The commentators have it wrong.
I work with Generation Y every day and I can tell you this is an inspired generation distinctive for its creativity in a challenging economy and its resilience on a changing globe. The students I see become entrepreneurs and problem solvers, Olympic athletes and community builders.
In "The Great Gatsby," F. Scott Fitzgerald's narrator recalls his father's advice: "Whenever you feel like criticizing any one ... just remember that all the people in this world haven't had the advantages that you've had."
The rush to criticize GenY emerges partly from blindness to their particular circumstances. I mean look at the world they have to deal with: federal shutdowns; a Great Recession; climate change; rising college costs and shrinking college aid; the demise of American manufacturing and the outsourcing of white-collar jobs; the end of corporate pensions and the beginning of municipal bankruptcies.
New conditions call for new habits, and none of this recommends the clock-punching that served the baby boomers so well.
But instead of complaining or waxing fatalistic, the maligned GenY has invented itself as our country's most creative, entrepreneurial engine.

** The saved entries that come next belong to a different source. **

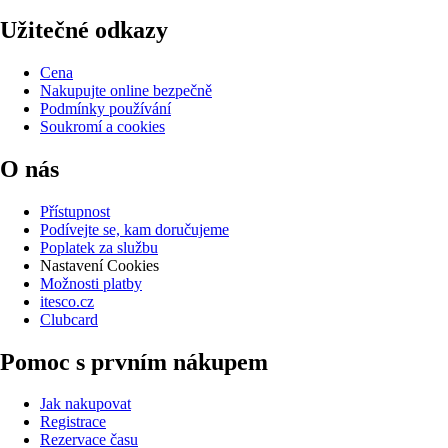
Užitečné odkazy
Cena
Nakupujte online bezpečně
Podmínky používání
Soukromí a cookies
O nás
Přístupnost
Podívejte se, kam doručujeme
Poplatek za službu
Nastavení Cookies
Možnosti platby
itesco.cz
Clubcard
Pomoc s prvním nákupem
Jak nakupovat
Registrace
Rezervace času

The Wall Street Journal says, "They're tech savvy, racially diverse, socially interconnected and collaborative" which helps them "question the status quo and devise new ways of doing business."
These are good qualities in a global economy and good qualities in a nation where very soon GenY will be more than 20 percent of the workforce. When Forbes sees "entitlement and extreme laziness," I see a passionate effort to reimagine work and an energetic engagement with their world.

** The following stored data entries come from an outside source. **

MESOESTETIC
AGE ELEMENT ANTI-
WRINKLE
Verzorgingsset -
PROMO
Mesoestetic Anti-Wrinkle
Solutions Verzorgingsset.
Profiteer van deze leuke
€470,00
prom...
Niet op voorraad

Right here in Utah we can look at world champion ski jumper Lindsey Van. When the International Olympic Committee said women couldn't jump in the 2012 Olympics, Van responded by lobbying for 2016 and donating bone marrow to a cancer patient in her spare time.
Consider Brody Leven, who graduated into a recession in 2010. Did he whine? No, he started his own blog, took his energy to the mountains and his enthusiasm to the Web, and now the big ski companies call and ask if they can sponsor him.

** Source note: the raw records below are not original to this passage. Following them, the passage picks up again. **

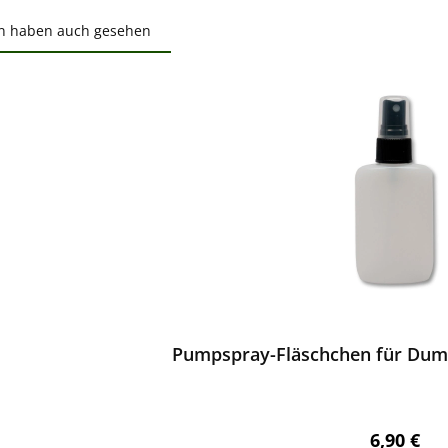
n haben auch gesehen
ktgalerie überspringen
ewerten
Pumpspray-Fläschchen für Dumm
Regulärer
6,90 €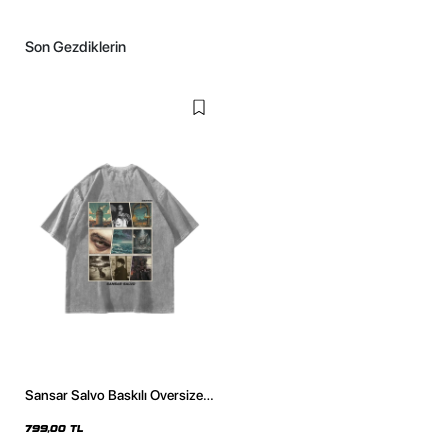
Son Gezdiklerin
Sansar Salvo Baskılı Oversize
Unisex Yıkamalı Beyaz Tshirt
799,00 TL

Or away from the snow, there's Alizabeth Potucek who ran our college's organic garden, graduated last year and today works for the Peace Corps in Cameroon. Another GenY example is Meg Osswald who cared about southern Utah enough not to take sides, to work with ranchers and the state and to begin a career in natural resource law at Utah's own Quinney College of Law.
Yes these are anecdotes, tiny examples, but so are the slanderous stick figures from the Huffington Post. It may be that each generation distrusts the next, and the malignant suspicion we see of GenY is born from that old rage. But I urge you to look closely at this new generation, and instead of seeing an impoverished version of an ideal past I think you'll find the spirit of tomorrow's success.
Jeffrey M. McCarthy is chair of Environmental Studies and a professor of English at Westminster College.